Une attaque à main armée des riverains du Nil, ses sujets, contre notre flottille, — entreprise qui coûta la vie à deux de ces pauvres diables, — n’était pas faite pour aplanir les difficultés que je voyais s’amonceler de ce côté.

J’éprouvai donc moins de surprise que d’inquiétude à voir revenir inopinément Grant et sa troupe, sur les traces desquels je croyais marcher.

Il rebroussait chemin, en vertu des ordres exprès de Kamrasi, qui élevait contre nous deux objections principales : la première, tirée de ce qu’on nous disait anthropophages ; l’autre, de ce qu’en abordant le pays par deux points différents, au sortir d’une contrée habituellement hostile, nous donnions prise à des soupçons légitimes.

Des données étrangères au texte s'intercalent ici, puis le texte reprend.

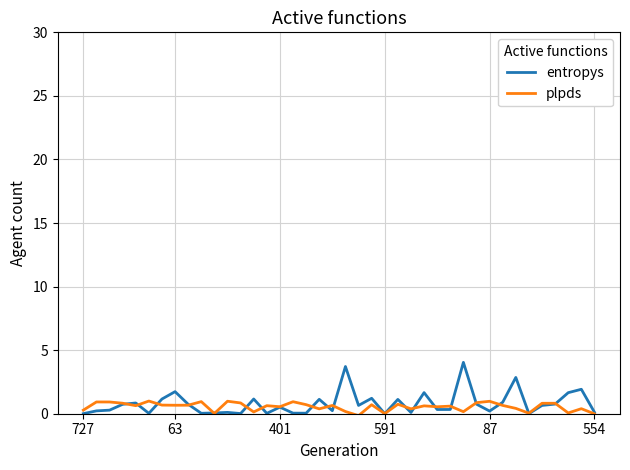

Which series has the largest total across all categories?

entropys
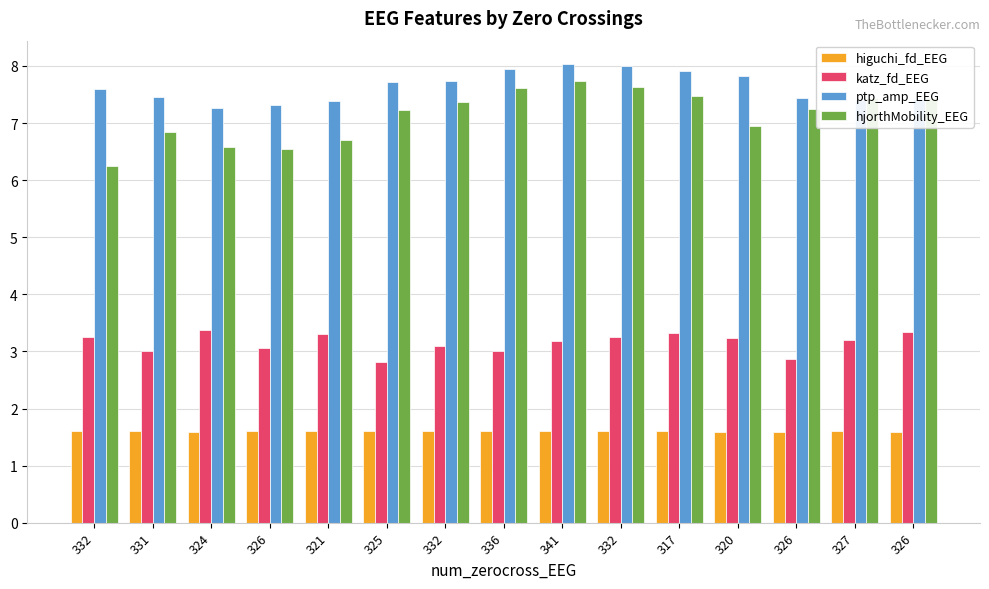

What is the lowest value of the katz_fd_EEG series?

2.8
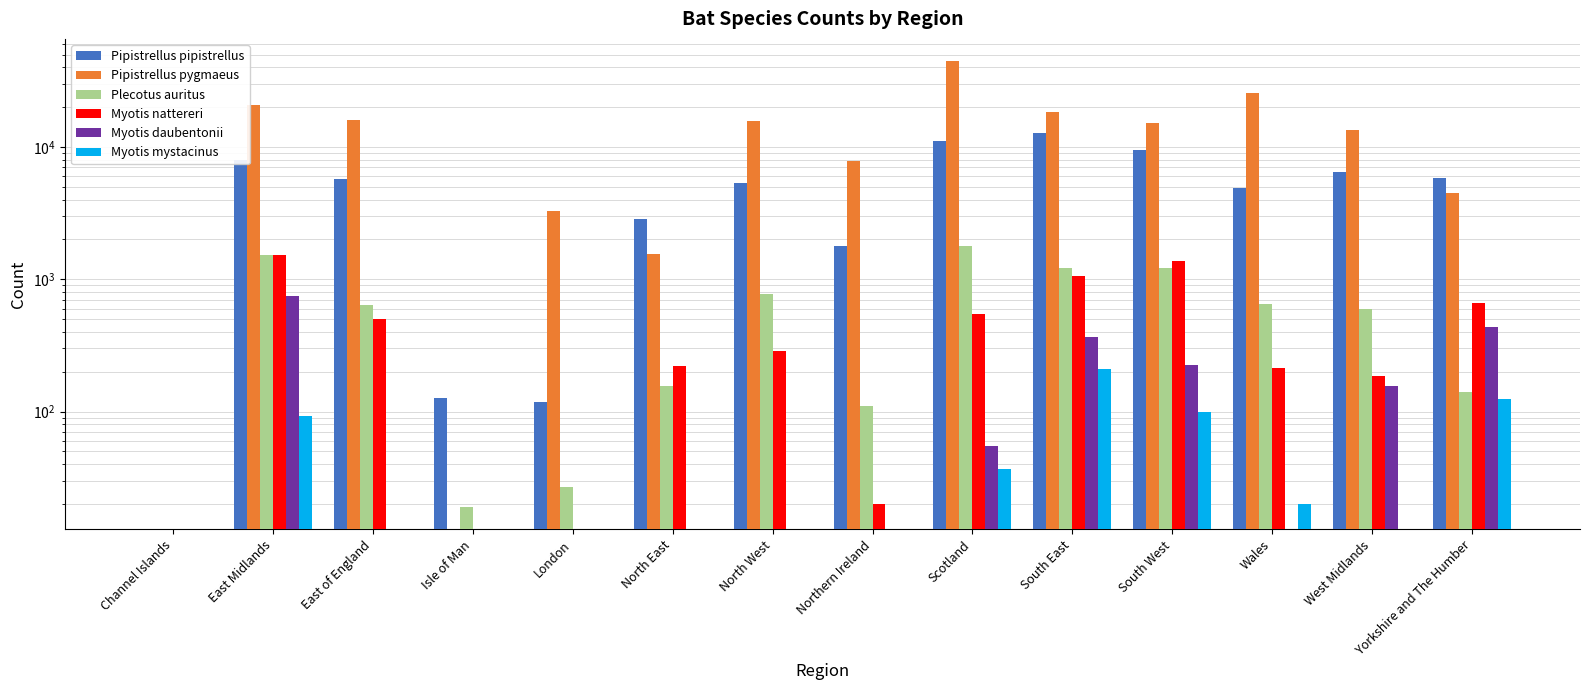

At how many categories does at least one series exceed 14661?

7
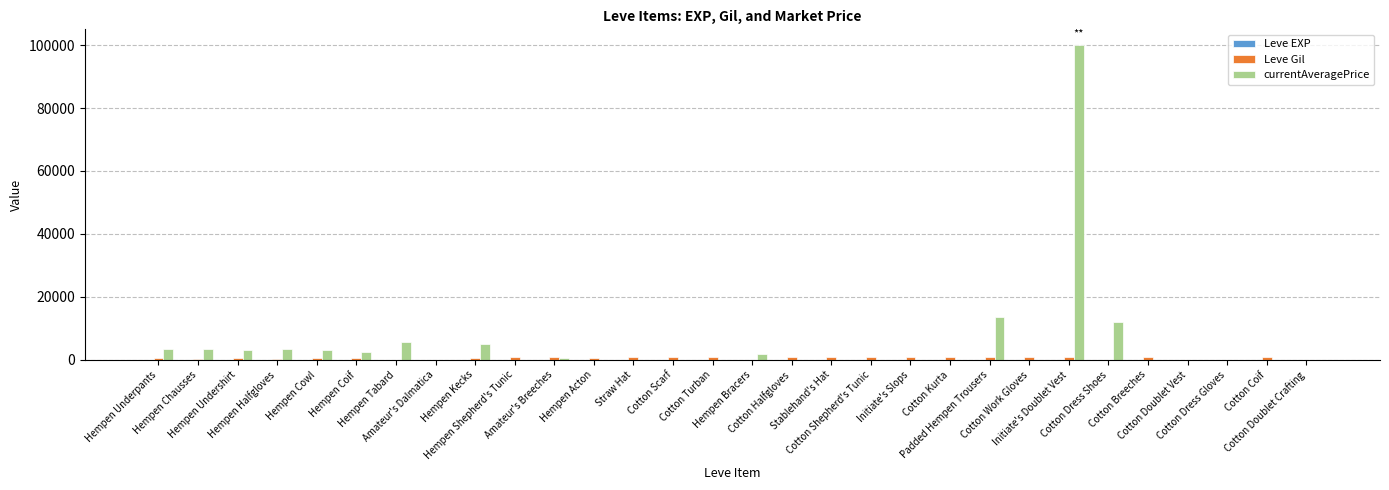

What is the greatest value displayed?

99999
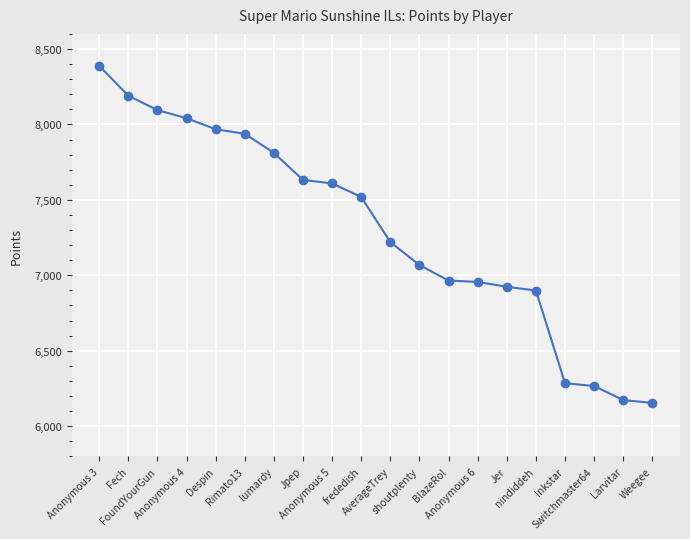

What is the sum of the values at Anonymous 4 and lumardy?

15852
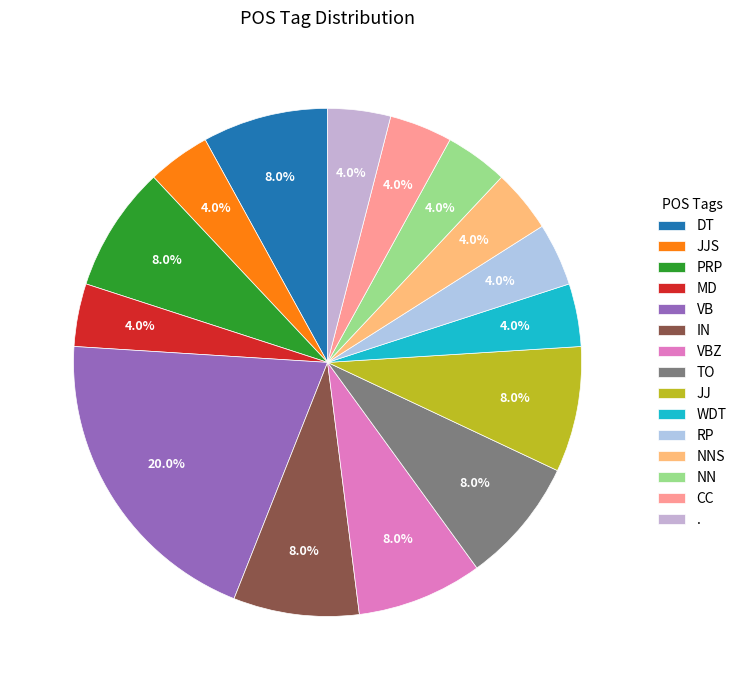

Is there a majority slice in this chart?

No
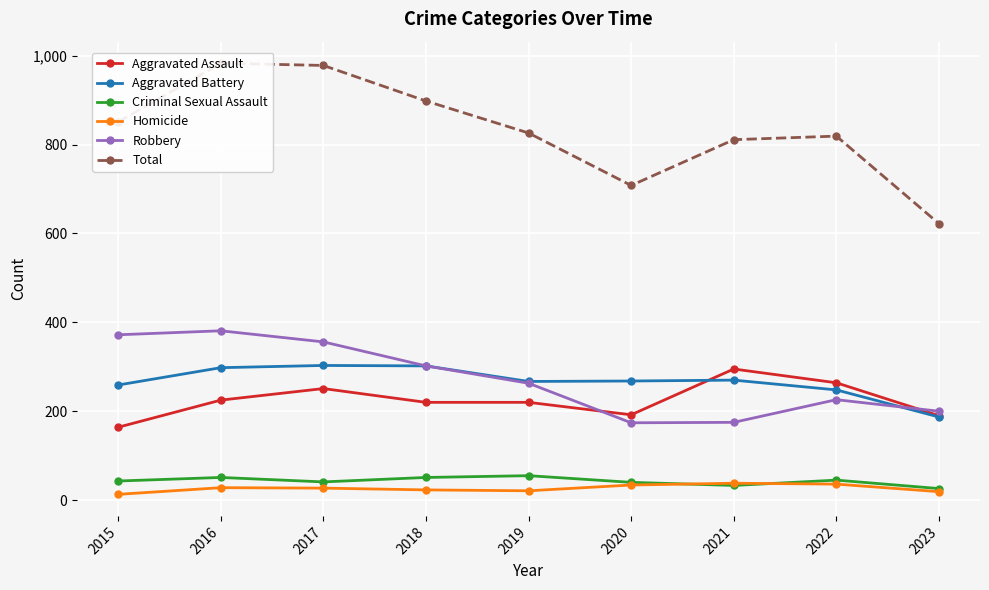

The value of Homicide at 2020 is 34. True or false?

True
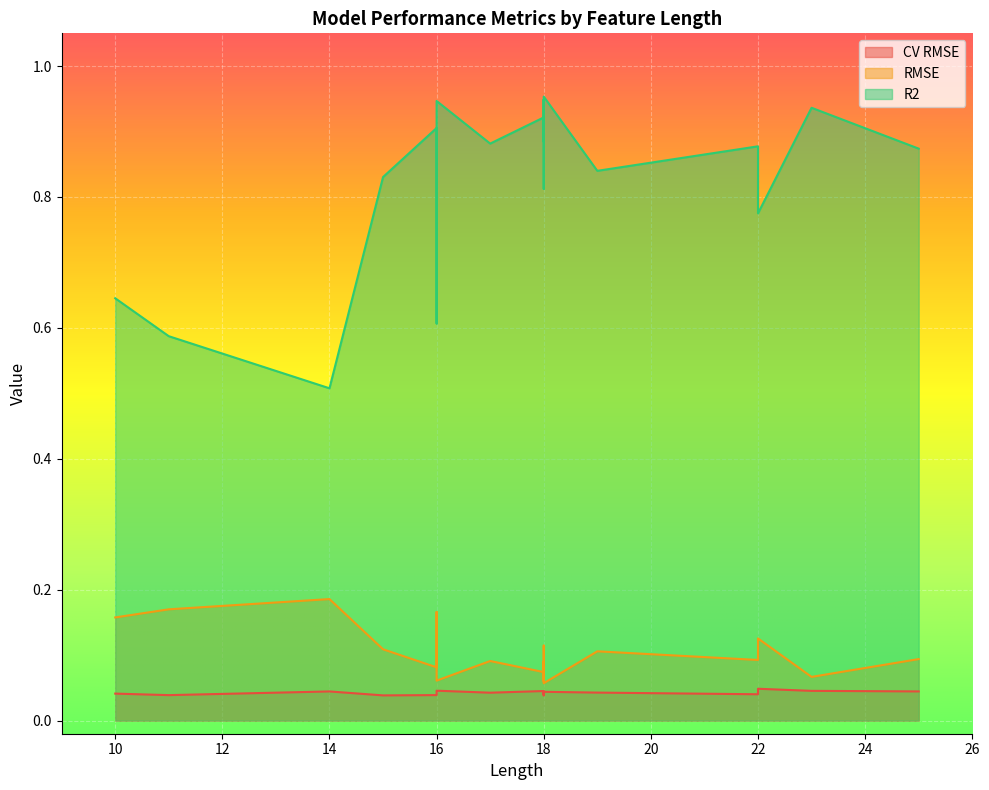

What is the total value across all series at 11?

0.8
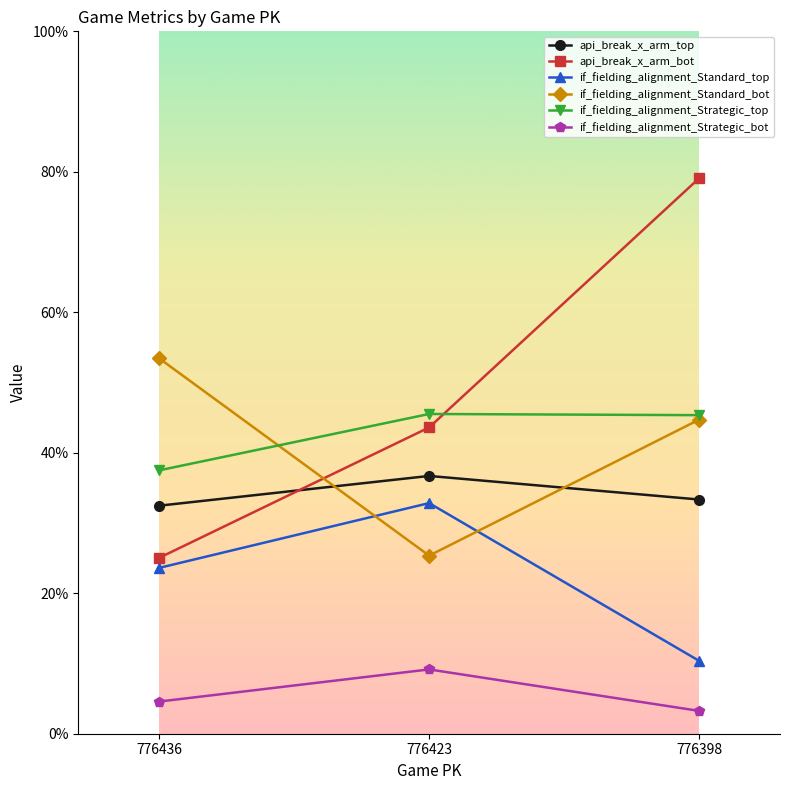

Does the chart have visible grid lines?

No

Tout s’arrangea cependant avec du temps et de la patience. Kamrasi, touché de nous avoir vu battre en retraite à la première sommation, nous invita officiellement à revenir, et enfin, le 9 août, nous pûmes camper en vue de son palais.

Traduit par E. D Forgues.

(La fin à la prochaine livraison.)



  1. Suite. — Voy. pages 273, 289, 305, 321 et 337.
  2. À défaut d’un nom indigène servant à désigner cette magnifique nappe d’eau, située à l’ouest de la rivière Luajerri et à l’est de la rivière Mwerango, je lui donnai celui de sir Roderick Murchison, à qui l’expédition était redevable de tant de services.
  3. Cowes est le petit port où s’abritent les bâtiments de plaisance destinés au service de la cour d’Angleterre.
  4. Jean Goudron, — appellation générique des marins anglais.
  5. J’ai su depuis, effectivement, que le malheureux petit envoyé dont l’étourderie avait failli nous brouiller, eut les oreilles coupées pour s’en être si mal servi.
  6. Cette île est marquée, sur la carte du capitaine Speke, au midi du lac, presque en face de Muanza et à l’ouest d’Uridi, dont elle est séparée par l’île de Mazita. (Note du Trad.)
  7. Selon quelques témoignages, les Sésé forment un groupe de quarante îles.